Why did you leave Metro in October and is there anything you would have liked to have more time on?
I believe in the model of citizen volunteers being involved in government. And I’ve absolutely intended to leave government after my eight years in the [Metro] Council. Freddie (O’Connell) asked me a handful or more times to take the position before I said yes. We agreed at that point that we were going to take it year by year.
He knew that my interest was in trying to help the new administration get some of these big projects like the football stadium out of the ground and the development agreement around the stadium — things that would have been distracting to the transit referendum efforts. I was interested in trying to get those things going.
All the large projects that he inherited are in some version of ongoing at this point. My interest was in getting the framework set up, not in sort of project managing those things. So, once we got the East Bank Development Authority fully stood up and in the budget in June, I let the Mayor know the next month that it was time for me to go back to private practice.

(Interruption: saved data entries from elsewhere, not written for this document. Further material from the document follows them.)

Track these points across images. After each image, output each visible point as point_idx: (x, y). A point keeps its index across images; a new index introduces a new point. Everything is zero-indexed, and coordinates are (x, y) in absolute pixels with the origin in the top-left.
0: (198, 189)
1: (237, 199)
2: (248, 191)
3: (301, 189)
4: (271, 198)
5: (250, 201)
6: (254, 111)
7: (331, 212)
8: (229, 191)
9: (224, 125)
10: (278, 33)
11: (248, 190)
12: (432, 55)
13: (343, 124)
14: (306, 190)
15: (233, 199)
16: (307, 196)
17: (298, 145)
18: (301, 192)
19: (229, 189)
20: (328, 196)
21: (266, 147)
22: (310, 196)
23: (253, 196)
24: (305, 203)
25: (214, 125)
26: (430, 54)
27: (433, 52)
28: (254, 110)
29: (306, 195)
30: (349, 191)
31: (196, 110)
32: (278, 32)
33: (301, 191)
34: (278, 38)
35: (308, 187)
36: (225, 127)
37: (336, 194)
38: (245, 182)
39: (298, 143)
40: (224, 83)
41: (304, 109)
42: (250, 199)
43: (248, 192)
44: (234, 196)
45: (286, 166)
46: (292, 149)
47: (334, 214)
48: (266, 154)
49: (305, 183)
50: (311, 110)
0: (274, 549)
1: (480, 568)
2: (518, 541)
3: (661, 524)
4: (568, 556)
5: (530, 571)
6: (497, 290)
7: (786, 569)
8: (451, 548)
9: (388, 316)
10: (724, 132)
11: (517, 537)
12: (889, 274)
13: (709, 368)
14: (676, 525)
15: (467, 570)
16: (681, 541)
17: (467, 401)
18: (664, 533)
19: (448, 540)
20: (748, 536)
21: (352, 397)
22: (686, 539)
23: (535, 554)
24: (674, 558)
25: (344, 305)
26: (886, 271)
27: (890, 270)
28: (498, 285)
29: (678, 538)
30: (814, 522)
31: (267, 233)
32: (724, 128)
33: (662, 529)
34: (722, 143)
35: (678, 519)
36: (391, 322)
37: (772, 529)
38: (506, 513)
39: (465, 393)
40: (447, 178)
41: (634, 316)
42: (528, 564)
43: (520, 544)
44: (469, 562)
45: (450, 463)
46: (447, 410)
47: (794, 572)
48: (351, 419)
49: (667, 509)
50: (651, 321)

I feel like the extra couple of years, I’m glad to have had the opportunity to help get those inherited projects to have some forward momentum and glad to have had the chance to do that.
You are currently working in your own law practice. What else may be next for you?

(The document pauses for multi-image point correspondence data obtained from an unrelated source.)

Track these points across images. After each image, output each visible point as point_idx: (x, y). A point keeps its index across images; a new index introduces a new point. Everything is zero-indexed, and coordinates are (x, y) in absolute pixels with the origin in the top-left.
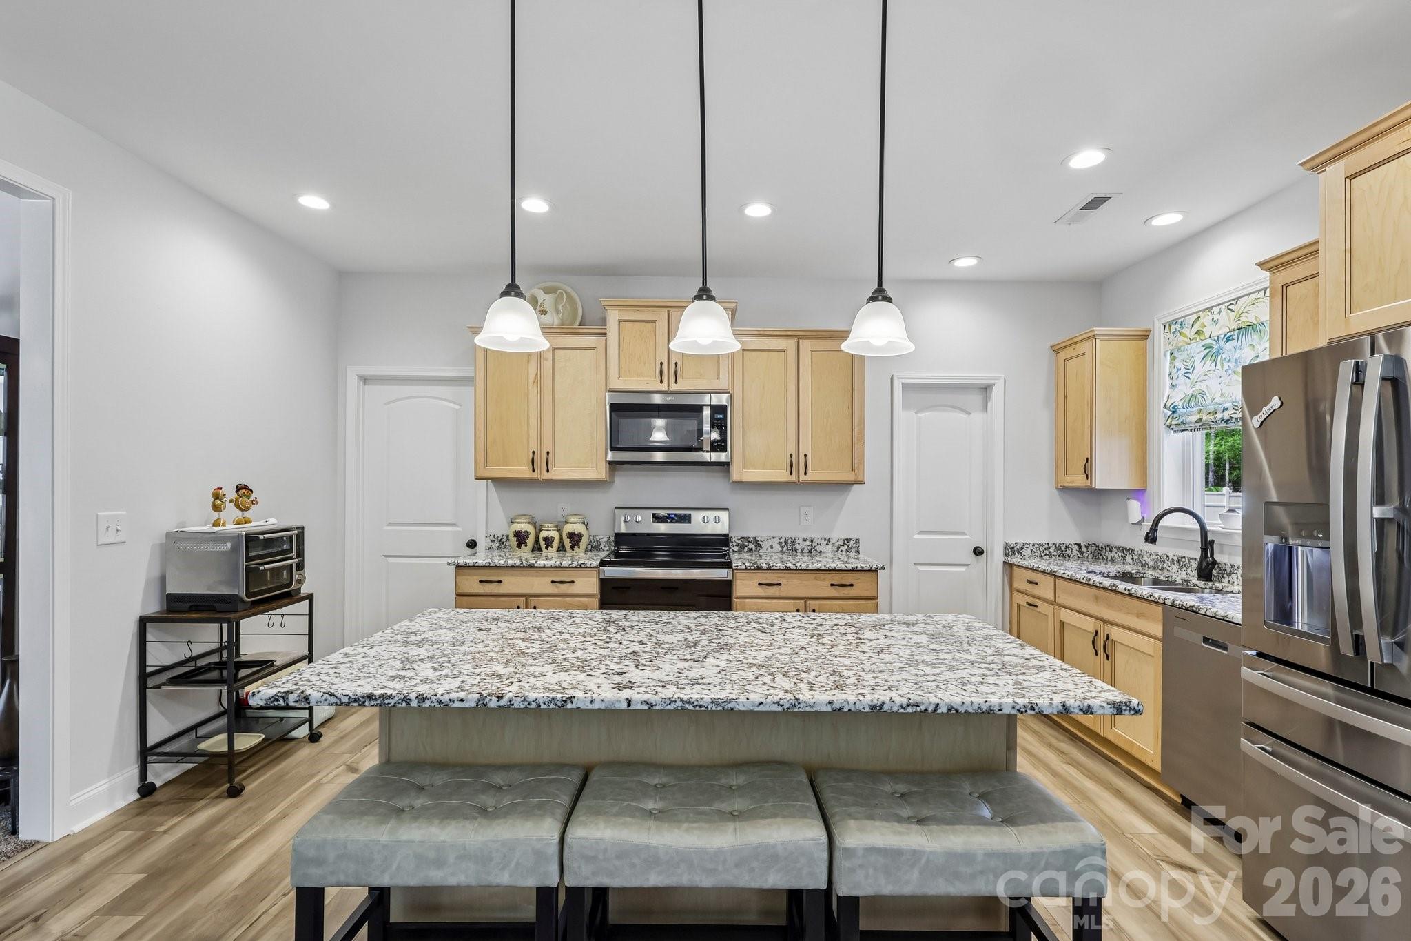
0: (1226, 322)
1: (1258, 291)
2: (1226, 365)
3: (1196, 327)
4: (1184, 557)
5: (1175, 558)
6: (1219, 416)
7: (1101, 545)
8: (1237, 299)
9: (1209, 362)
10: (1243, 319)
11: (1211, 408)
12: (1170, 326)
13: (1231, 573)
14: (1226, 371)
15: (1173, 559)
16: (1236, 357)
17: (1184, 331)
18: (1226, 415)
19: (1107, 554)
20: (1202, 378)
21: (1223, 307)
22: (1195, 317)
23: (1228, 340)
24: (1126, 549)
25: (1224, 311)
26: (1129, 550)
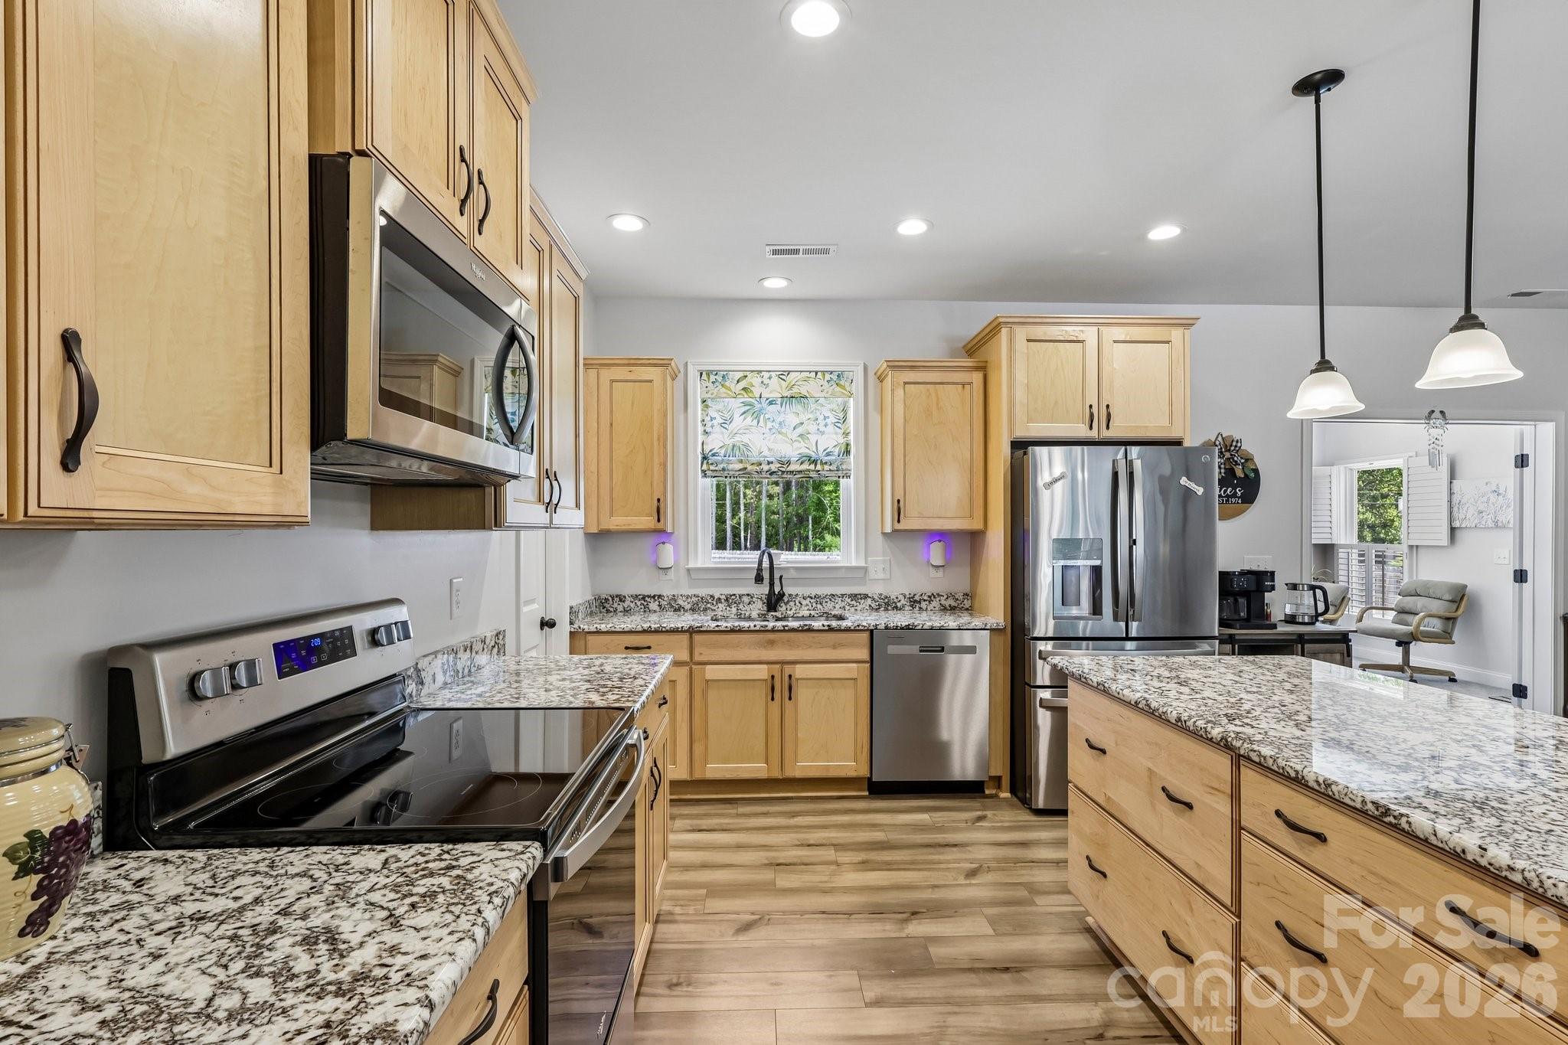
0: (776, 389)
1: (810, 372)
2: (769, 425)
3: (742, 384)
4: (734, 595)
5: (723, 597)
6: (765, 467)
7: (604, 596)
8: (789, 372)
9: (749, 419)
10: (795, 390)
11: (754, 460)
12: (708, 375)
13: (788, 602)
14: (770, 429)
15: (720, 599)
16: (780, 419)
17: (727, 384)
18: (773, 468)
19: (615, 605)
20: (741, 431)
21: (773, 374)
22: (741, 374)
23: (771, 403)
24: (649, 596)
25: (775, 379)
26: (654, 597)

After 10-11 years of the intense merry-go-round of Metro, these last couple of months I really haven’t done a lot. I’m getting back into my professional life this year, and we’ll see. I don’t have anything in particular in mind.
Right now, it’s obvious federal funding cuts to food, homelessness, and other service programs are impacting the ways folks are able to operate locally. How are we doing as a city when it comes to taking care of vulnerable populations, and where do you see opportunities at the local level, despite what might be happening on a national scale?

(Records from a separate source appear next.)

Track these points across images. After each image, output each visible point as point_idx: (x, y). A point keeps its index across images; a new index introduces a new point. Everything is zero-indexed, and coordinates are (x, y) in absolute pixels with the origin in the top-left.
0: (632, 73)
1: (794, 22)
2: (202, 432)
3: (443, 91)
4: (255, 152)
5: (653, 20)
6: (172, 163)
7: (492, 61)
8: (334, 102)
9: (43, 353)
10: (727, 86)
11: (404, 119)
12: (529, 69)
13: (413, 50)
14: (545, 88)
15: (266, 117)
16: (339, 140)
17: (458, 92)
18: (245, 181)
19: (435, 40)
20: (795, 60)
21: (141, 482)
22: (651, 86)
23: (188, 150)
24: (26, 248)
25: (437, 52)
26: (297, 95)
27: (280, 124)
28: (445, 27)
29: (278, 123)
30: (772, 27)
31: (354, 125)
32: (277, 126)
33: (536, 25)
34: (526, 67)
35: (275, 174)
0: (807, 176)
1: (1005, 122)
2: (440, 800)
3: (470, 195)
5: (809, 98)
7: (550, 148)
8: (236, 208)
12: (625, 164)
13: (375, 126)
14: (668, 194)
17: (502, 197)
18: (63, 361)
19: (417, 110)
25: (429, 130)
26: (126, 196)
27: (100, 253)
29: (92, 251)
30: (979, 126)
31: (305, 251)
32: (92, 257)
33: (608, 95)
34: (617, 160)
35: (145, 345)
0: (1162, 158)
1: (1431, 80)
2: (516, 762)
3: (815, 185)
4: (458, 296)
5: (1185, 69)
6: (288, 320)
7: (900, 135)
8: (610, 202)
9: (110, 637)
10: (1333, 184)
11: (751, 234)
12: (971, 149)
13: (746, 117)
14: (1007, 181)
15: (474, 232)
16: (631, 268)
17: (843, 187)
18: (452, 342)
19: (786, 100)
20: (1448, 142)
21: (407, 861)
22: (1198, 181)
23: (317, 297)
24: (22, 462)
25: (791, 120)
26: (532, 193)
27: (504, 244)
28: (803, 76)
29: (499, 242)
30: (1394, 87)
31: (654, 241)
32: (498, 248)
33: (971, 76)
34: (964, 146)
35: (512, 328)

It’s such a hard problem right now with the uncertainty from the federal government. It feels like forever, but we’re just one year into this administration. They never really pulled the trigger on cuts to education or changing the way education is funded from the federal government. I believe that that’s the biggest vulnerability that the city has from activities in Washington, D.C.
And so, one of the real challenges, I think, is the city’s revenue is fixed based on the budget. We should anticipate that more funding cuts will happen from the federal government. How do you plan for that? Do you address today’s problems? Do you keep powder dry for what’s going to happen in year two, three, and four of the [federal] administration? These are the impossible things that nonprofits, churches, and governments all over the country are trying to do with the uncertainty that’s been generated out of DC. I’ve got a lot of empathy for the challenge of anybody running a local government in America of really not knowing what the future is going to hold and therefore making it very hard to plan for it.
I think the approach that the Mayor’s had so far [is about] trying to make sure that we’re empowering and engaging resources outside government, so it can be addressed with government and outside government — I think that’s a good approach. But the reality is that obviously, if you go around the homeless community in Nashville and go out on the streets, it’s easier to find problems than solutions right now. And that’s a challenge that I’m afraid is bigger than local government can solve on its own.